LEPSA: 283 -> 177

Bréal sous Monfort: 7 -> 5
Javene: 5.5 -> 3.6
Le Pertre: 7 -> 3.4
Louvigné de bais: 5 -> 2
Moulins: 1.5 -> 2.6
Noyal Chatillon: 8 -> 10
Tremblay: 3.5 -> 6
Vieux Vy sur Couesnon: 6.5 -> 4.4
■ ■ ■ ■ ■
**Task description**:
Each entry above is to be written out exactly.

**Expected output**:
LEPSA: 283 -> 177

Bréal sous Monfort: 7 -> 5
Javene: 5.5 -> 3.6
Le Pertre: 7 -> 3.4
Louvigné de bais: 5 -> 2
Moulins: 1.5 -> 2.6
Noyal Chatillon: 8 -> 10
Tremblay: 3.5 -> 6
Vieux Vy sur Couesnon: 6.5 -> 4.4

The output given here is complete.